ReFlex is the smartphone that you're allowed to bend
There is a smartphone being developed that you can bend, and no, not like the iPhone 6 Plus.
ReFlex uses a Flexible OLED display from LG, similar to some of the rollable screens recently shown at CES this year, allowing you to bend it at your will. It's the first flexible phone that combines bend input with standard multitouch capabilities, meaning you can use touch interaction like a typical smartphone as well as interact with certain apps by bending the phone.
The research team from Queen’s University’s Human Media Lab uses the example of bending ReFlex to play Angry Birds and flip through a comic book.
ReFlex’s hardware isn’t flexible though — it uses an Android KitKat board on the side of the display, so don’t think this phone is completely indestructible.
“It’s the same architecture you would have in an Android smartphone,” researcher Paul Strohmeier told Mashable.
To detect bending input, Strohmeier said the phone uses a strain gauge indicator to measure how much strain is being put on the flexible screen.
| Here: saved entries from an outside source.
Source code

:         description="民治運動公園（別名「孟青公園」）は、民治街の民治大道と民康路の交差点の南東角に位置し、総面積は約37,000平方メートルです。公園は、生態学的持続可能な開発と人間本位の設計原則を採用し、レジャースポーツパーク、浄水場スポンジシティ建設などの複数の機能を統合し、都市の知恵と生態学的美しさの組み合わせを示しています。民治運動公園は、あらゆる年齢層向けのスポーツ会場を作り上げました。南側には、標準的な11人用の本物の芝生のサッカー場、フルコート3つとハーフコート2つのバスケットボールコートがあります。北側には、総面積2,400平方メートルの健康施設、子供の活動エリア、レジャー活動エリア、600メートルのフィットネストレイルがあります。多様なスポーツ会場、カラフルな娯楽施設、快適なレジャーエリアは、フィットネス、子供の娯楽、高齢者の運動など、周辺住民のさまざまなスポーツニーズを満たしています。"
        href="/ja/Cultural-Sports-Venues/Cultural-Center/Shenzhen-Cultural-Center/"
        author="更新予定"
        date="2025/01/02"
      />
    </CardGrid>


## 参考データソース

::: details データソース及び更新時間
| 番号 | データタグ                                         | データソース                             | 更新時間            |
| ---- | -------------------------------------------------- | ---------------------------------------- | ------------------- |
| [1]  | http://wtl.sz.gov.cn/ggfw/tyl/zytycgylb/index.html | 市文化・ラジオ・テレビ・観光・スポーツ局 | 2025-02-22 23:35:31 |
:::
With that, ReFlex receives over 4,000 data points it can use to do things like control a cursor.
There is also vibration feedback detailed in the team’s study that simulates physical object interaction, similar to the feeling of bending a twig or rubber band.
ReFlex builds off of previous ideas and iterations of flexible devices, an idea that the team started bouncing around over a decade ago.
“We started working on flexible display interfaces 12 years ago with our first prototype PaperWindows,” researcher Roel Vertegaal told Mashable in an email. “We put out the world’s first tethered flexible phone — PaperPhone — five years ago.”
And they don’t plan on stopping anytime soon.
“Future plans include detailed design of user interface elements specifically for bend input,” Vertegaal said. “ We also hope the phone will be commercialized within the next three to five years or so. We also hope the phone will be commercialized within the next three to five years or so.”
Strohmeier said the goal isn’t to replace touch input in smartphones with their own technology.
"This is a supplementary input method,” he said. “We don't suggest replacing touch with bending."